# 2016 USB port replacement



## richsbca (Dec 15, 2019)

Well, once I figure out how to do this and what the ultimate solution is I'll be sure to post it here. If anyone has any input always appreciated!


----------



## WillL84 (Aug 5, 2019)

In my '17 with my S9+ when I plug it into USB it auto opens the AA app on the phone and the "projection" button on the car turns into an AA button. You need to have Bluetooth turned on and your phone connected to your car as well. Gotta have both the USB and BT connected for it to work. Also maybe try a higher quality cable.

The slow charging is normal though - that's the only thing I hate about the built-in USB.

This is in a Subaru but it's all I could find with the newer updated AA interface. BT and USB connections still apply though.


----------



## richsbca (Dec 15, 2019)

WillL84 said:


> In my '17 with my S9+ when I plug it into USB it auto opens the AA app on the phone and the "projection" button on the car turns into an AA button. You need to have Bluetooth turned on and your phone connected to your car as well. Gotta have both the USB and BT connected for it to work. Also maybe try a higher quality cable.
> 
> The slow charging is normal though - that's the only thing I hate about the built-in USB.
> 
> This is in a Subaru but it's all I could find with the newer updated AA interface. BT and USB connections still apply though.


Hey Will! Yes, I had the BT on and connected still no screen projection to the car. If I press the 'projection' button I get the same message as when it's not connected. 

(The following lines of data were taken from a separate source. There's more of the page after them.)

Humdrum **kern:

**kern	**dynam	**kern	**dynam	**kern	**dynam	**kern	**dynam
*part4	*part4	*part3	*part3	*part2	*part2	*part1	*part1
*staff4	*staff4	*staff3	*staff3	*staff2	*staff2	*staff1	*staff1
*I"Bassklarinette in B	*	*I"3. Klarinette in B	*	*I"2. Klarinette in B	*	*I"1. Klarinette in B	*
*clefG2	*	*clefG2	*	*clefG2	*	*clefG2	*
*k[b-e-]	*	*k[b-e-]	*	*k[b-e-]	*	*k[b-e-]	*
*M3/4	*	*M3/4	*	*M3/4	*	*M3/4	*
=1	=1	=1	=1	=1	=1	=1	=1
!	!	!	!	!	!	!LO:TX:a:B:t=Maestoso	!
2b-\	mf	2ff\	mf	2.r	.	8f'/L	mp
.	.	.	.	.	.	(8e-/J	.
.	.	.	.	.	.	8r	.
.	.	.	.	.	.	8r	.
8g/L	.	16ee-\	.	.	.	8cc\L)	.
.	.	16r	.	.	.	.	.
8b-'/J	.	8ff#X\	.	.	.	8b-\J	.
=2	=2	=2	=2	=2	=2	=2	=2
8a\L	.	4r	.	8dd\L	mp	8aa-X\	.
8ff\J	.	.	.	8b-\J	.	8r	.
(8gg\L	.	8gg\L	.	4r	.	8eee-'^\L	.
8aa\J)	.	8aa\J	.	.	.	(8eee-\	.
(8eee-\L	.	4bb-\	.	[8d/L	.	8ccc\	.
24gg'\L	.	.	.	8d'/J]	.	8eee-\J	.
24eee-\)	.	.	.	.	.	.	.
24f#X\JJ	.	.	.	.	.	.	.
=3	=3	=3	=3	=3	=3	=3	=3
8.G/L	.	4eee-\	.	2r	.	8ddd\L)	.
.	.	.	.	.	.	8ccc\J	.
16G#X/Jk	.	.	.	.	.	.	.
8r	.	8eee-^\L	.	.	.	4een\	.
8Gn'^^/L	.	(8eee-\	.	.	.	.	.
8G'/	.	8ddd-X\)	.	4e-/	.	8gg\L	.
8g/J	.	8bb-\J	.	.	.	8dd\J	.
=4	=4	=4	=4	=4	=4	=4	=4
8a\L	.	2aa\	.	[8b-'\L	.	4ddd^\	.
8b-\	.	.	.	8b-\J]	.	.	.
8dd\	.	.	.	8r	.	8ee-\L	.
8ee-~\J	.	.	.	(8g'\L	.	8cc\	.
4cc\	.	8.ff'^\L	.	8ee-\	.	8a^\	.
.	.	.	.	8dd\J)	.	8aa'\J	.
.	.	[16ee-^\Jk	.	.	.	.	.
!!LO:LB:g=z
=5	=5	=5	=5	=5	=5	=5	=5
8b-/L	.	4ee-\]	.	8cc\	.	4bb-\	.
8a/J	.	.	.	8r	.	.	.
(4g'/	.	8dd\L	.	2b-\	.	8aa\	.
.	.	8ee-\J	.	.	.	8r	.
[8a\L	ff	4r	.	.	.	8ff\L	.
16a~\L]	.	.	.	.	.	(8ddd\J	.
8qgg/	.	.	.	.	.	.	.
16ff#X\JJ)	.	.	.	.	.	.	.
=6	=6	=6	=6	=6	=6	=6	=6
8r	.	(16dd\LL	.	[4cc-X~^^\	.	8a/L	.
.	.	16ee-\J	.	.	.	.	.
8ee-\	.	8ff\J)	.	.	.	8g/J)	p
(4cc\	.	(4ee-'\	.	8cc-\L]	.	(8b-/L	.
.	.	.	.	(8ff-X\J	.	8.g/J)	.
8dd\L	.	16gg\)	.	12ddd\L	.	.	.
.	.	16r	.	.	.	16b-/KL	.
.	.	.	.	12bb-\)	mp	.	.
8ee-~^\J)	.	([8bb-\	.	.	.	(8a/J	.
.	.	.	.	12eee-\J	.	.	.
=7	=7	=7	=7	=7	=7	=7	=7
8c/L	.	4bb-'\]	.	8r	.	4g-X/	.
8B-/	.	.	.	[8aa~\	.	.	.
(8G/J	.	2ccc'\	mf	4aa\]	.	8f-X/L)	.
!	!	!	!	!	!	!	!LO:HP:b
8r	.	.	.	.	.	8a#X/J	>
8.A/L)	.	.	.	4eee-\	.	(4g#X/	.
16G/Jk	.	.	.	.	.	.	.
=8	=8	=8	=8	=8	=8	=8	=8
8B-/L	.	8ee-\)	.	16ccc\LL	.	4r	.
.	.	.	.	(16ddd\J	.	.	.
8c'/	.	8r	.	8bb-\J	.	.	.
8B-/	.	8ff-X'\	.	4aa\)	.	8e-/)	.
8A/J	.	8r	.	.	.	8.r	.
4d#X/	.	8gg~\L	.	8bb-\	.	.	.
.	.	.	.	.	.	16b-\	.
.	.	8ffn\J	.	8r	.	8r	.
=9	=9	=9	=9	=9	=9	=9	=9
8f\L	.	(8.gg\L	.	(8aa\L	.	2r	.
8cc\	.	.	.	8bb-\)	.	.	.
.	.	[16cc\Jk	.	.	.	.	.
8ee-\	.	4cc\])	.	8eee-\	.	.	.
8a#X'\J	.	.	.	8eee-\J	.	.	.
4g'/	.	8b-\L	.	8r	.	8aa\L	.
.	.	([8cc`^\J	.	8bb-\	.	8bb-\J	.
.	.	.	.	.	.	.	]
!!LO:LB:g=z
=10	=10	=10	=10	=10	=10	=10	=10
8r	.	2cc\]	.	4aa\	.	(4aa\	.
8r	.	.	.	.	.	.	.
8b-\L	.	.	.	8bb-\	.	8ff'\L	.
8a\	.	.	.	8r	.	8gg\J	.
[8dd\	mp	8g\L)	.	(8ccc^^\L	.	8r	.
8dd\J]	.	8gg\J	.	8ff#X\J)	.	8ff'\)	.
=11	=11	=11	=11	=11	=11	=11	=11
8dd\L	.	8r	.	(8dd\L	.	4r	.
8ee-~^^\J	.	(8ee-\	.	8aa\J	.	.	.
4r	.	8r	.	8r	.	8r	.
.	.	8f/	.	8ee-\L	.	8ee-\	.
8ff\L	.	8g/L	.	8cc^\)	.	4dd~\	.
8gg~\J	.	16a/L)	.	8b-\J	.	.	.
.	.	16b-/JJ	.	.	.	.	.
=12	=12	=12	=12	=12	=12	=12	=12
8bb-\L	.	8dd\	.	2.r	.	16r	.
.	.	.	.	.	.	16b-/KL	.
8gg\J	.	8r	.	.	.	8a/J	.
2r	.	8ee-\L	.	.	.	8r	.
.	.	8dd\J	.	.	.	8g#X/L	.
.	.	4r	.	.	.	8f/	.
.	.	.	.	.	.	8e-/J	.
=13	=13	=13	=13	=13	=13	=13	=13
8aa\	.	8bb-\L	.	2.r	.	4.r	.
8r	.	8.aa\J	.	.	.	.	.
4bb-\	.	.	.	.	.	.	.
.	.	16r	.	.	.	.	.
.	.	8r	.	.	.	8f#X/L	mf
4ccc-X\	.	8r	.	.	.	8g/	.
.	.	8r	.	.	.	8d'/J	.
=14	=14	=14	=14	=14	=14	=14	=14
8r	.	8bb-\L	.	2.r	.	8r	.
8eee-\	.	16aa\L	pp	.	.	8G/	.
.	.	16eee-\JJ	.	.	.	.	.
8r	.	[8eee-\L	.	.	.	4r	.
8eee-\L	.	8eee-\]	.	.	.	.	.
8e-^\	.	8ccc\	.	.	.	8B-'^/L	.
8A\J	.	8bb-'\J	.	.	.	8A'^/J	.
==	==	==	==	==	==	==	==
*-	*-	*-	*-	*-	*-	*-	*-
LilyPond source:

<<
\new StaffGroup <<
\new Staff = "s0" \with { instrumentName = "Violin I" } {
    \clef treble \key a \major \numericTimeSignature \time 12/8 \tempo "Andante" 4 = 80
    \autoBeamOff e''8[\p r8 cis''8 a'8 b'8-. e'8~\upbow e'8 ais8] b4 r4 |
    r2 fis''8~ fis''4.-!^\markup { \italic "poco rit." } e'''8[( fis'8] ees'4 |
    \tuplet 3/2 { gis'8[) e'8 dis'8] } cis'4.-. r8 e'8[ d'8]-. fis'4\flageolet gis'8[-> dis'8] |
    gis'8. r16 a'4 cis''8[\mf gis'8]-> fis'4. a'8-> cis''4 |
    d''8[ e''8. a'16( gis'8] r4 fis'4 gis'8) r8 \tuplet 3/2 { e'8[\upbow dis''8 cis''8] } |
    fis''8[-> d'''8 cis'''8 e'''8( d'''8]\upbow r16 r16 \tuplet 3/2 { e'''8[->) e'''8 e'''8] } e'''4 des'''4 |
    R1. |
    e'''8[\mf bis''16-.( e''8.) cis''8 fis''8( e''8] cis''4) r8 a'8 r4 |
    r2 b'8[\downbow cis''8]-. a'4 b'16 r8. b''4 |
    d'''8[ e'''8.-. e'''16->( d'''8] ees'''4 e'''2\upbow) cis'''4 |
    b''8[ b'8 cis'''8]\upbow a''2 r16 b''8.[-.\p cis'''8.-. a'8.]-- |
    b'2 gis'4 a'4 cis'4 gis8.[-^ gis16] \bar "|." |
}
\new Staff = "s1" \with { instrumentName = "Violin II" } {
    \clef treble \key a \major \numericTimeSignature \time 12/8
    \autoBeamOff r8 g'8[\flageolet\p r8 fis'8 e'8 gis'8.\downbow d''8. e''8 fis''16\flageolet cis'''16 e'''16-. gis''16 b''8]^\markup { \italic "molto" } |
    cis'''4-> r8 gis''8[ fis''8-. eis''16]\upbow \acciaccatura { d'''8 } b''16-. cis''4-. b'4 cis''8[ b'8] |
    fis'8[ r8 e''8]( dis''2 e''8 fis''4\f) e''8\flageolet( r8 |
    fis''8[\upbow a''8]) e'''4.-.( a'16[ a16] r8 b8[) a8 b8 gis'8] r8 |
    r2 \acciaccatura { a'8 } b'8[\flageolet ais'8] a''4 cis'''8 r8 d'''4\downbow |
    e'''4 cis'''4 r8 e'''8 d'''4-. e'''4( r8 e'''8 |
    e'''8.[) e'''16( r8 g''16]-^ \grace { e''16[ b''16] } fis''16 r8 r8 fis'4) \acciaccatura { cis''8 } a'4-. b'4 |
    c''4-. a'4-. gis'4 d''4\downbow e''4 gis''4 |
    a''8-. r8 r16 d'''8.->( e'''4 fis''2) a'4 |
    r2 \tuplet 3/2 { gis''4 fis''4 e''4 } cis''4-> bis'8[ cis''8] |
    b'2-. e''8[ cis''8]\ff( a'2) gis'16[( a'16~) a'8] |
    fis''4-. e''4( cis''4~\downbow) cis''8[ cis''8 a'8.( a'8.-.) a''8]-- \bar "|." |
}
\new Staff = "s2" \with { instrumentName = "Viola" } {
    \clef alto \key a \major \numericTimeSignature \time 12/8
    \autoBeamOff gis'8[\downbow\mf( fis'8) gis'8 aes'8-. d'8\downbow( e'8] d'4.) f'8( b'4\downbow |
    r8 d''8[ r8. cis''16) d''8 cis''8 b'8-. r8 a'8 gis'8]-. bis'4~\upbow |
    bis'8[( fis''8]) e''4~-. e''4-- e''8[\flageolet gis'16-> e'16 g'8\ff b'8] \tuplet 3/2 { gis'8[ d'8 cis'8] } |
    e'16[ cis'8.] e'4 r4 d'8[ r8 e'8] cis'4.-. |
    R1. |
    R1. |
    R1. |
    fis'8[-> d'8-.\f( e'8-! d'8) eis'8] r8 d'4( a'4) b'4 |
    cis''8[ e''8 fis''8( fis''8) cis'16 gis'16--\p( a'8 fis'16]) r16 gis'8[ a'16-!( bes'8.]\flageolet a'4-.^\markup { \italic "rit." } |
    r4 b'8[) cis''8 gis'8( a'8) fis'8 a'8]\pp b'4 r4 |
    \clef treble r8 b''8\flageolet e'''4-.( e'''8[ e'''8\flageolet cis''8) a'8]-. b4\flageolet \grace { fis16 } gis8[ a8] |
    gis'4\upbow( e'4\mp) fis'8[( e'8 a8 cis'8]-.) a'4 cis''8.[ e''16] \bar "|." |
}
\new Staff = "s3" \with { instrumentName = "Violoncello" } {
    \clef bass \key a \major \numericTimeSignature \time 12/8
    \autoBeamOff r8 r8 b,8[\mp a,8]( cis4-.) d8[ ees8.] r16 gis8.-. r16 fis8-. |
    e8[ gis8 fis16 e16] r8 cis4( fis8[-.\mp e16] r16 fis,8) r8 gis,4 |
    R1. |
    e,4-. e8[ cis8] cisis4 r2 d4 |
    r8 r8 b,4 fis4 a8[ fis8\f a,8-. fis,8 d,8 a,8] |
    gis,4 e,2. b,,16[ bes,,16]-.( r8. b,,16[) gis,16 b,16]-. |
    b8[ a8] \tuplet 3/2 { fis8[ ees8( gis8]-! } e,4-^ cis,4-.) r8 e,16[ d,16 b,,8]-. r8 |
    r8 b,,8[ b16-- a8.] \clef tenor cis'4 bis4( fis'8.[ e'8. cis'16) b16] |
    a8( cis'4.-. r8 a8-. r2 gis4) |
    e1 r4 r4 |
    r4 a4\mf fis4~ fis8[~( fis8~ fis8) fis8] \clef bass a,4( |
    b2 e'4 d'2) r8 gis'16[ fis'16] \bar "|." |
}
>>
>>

If I could only find some instructions on how to do this before I dive in....


----------



## WillL84 (Aug 5, 2019)

If AA is set up correctly you won't see the "Projection" button. When AA is connected the "Projection" changes to "Android Auto" with the AA logo.Try opening the AA app on your phone before you plug it in. Mine works properly 98% of the time and the rest it just refuses to connect via AA until the nest shut off/start car cycle


----------